Itching (pruritus) is a common and burdensome symptom in cirrhosis, with special attention to cholestatic patients.9, 10 Cholestasis can arise in multiple disease states: parenchymal (e.g., pregnancy, drug or stress/infectious toxin, chronic HCV infection), cholangiolar (e.g., PBC, primary sclerosing cholangitis, sarcoidosis), or macroscopic obstruction (e.g., gallstones, biliary atresia, pancreatobiliary cancers).9, 10 Pruritus tends to exhibit diurnal variation (worse at night), affect distal extremities (although it can be global), and can lead to physical (e.g., excoriations, but absent rash) and psychological (e.g., anxiety, insomnia, depression) complications.
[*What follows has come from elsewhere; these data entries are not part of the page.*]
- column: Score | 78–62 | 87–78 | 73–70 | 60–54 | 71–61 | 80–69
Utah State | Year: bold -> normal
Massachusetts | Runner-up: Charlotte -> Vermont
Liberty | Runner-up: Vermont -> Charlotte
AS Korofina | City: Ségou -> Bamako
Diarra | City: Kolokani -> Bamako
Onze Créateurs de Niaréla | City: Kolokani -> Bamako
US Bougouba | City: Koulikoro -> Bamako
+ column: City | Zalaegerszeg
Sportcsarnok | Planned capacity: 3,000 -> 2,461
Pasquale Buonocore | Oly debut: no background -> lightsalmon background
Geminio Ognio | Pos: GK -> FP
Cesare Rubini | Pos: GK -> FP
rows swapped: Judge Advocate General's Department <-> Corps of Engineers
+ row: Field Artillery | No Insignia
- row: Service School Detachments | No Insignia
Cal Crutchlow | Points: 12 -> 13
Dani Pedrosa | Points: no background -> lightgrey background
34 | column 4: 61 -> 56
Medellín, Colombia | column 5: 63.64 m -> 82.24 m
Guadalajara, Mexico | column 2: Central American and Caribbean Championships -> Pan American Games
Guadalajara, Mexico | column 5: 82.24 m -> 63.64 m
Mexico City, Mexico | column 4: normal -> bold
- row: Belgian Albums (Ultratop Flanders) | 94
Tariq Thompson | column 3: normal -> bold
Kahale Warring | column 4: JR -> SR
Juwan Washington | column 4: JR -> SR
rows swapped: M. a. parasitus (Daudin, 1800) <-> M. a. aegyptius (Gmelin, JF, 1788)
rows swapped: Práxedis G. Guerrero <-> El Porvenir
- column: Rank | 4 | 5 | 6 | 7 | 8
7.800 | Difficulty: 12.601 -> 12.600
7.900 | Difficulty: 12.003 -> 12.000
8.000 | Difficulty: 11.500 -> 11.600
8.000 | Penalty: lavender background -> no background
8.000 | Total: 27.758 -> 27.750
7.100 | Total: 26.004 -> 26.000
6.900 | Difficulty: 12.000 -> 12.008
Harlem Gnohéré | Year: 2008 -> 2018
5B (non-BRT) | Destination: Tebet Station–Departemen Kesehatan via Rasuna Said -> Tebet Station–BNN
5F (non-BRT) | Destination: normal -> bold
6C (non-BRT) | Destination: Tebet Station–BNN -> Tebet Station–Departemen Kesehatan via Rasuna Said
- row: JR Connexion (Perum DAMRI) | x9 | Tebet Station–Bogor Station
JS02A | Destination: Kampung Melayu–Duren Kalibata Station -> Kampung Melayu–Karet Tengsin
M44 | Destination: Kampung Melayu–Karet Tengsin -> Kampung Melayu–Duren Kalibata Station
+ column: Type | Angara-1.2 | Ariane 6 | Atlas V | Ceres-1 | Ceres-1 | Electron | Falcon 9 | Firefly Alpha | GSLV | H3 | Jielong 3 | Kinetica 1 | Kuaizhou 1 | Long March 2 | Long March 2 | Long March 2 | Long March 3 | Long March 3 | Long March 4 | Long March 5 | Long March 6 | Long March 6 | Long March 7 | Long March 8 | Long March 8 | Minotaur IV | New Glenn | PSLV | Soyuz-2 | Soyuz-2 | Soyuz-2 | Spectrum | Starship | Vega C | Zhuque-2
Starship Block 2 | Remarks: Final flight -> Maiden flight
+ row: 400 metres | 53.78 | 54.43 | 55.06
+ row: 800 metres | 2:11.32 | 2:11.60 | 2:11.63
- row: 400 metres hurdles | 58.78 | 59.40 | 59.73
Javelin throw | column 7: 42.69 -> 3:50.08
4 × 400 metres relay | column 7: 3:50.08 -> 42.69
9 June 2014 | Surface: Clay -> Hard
Pruritus is thought to involve these processes: (1) delayed biliary excretion of endogenous pruritogens, (2) altered/diminished hepatic pruritogen metabolism, and (3) collateral disorders in opioid and serotonin pathways.9

Given the above understanding, putative pruritogens have been targeted through a number of medications, with the assumption that macroscopic obstructions have been alleviated, for example, stones removed, strictures dilated, sepsis treated, and offending drugs withdrawn. In line with standard guidelines, societies have recommended the following options (see Table 4).9, 10 These medications should be titrated based on refractoriness of symptoms.

Table 4.

Therapies for the Management of Pruritus

Subtype Therapy Dose Comment
Cholestasis of pregnancy Ursodeoxycholic acid (UDCA) 10‐15 mg/kg Formally recommended for this group only; benefit even in mild serum bile acid elevations
Pruritus generally Cholestyramine 4 g qid Dosing separated from other medications given binding effects (including UDCA)
Rifampin 150 mg bid Discolored secretions
Can induce metabolism of other medications
Naltrexone 50 mg/day Diminished global pain control if on narcotics
Sertraline 100 mg/day Concomitant benefit for depression

Adapted with permission from Hepatology.9 Copyright 2014, American Association for the Study of Liver Diseases; and Journal of Hepatology.10 Copyright 2009, European Association for the Study of the Liver.

Conclusion

This concise review calls attention to the symptoms of insomnia, muscle cramps, fatigue, and itching in cirrhotic patients. These symptoms are nuanced and their burden remains underappreciated. Current treatments reflect the paucity of our formal knowledge in this regard. Further mechanistic understanding and robust clinical trials are needed.

Potential conflict of interest: Nothing to report.